■ **Work to be completed**
Although the data below holds other lines too, output only those from the line with "Alle Meldungen" up to and including the line with "ráadásul kimerik írni a", exactly as they appear.

(Supplied records begins)

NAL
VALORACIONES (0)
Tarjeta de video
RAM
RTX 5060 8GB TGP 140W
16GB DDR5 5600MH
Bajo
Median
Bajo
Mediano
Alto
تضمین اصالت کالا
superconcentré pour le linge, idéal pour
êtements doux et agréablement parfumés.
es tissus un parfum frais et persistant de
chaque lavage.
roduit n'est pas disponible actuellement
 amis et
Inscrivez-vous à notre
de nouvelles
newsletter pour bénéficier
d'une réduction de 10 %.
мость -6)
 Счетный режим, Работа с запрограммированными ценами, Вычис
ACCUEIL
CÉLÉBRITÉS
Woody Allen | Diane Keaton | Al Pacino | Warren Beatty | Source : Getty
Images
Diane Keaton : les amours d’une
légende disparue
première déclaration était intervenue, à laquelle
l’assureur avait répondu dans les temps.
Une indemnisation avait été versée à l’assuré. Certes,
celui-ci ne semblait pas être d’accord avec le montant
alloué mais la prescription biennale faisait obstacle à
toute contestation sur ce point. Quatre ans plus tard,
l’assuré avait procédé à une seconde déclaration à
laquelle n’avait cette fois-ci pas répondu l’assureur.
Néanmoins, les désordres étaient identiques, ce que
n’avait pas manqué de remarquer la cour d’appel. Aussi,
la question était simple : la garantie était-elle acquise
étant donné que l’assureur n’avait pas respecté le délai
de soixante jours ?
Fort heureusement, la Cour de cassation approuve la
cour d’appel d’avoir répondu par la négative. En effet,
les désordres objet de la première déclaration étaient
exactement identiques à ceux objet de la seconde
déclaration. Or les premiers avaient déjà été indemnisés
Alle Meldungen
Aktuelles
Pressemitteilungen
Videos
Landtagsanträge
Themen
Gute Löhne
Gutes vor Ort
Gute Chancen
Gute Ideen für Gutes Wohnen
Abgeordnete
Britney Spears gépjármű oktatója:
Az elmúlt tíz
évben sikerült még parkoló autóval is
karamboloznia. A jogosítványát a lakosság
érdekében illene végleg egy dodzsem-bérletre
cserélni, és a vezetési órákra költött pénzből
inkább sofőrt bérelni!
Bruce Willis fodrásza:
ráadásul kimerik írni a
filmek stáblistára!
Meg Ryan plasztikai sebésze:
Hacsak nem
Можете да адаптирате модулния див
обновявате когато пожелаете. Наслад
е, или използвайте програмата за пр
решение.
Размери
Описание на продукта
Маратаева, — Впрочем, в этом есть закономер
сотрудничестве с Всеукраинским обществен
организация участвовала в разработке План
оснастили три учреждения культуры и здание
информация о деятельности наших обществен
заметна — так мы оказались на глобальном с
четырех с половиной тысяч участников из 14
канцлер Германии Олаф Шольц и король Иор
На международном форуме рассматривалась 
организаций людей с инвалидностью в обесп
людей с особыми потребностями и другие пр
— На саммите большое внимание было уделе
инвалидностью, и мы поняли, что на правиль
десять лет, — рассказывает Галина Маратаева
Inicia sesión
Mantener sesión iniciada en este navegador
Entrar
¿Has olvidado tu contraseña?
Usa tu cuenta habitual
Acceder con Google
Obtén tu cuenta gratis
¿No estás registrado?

(Supplied records ends)

■ **Task response**
Alle Meldungen
Aktuelles
Pressemitteilungen
Videos
Landtagsanträge
Themen
Gute Löhne
Gutes vor Ort
Gute Chancen
Gute Ideen für Gutes Wohnen
Abgeordnete
Britney Spears gépjármű oktatója:
Az elmúlt tíz
évben sikerült még parkoló autóval is
karamboloznia. A jogosítványát a lakosság
érdekében illene végleg egy dodzsem-bérletre
cserélni, és a vezetési órákra költött pénzből
inkább sofőrt bérelni!
Bruce Willis fodrásza:
ráadásul kimerik írni a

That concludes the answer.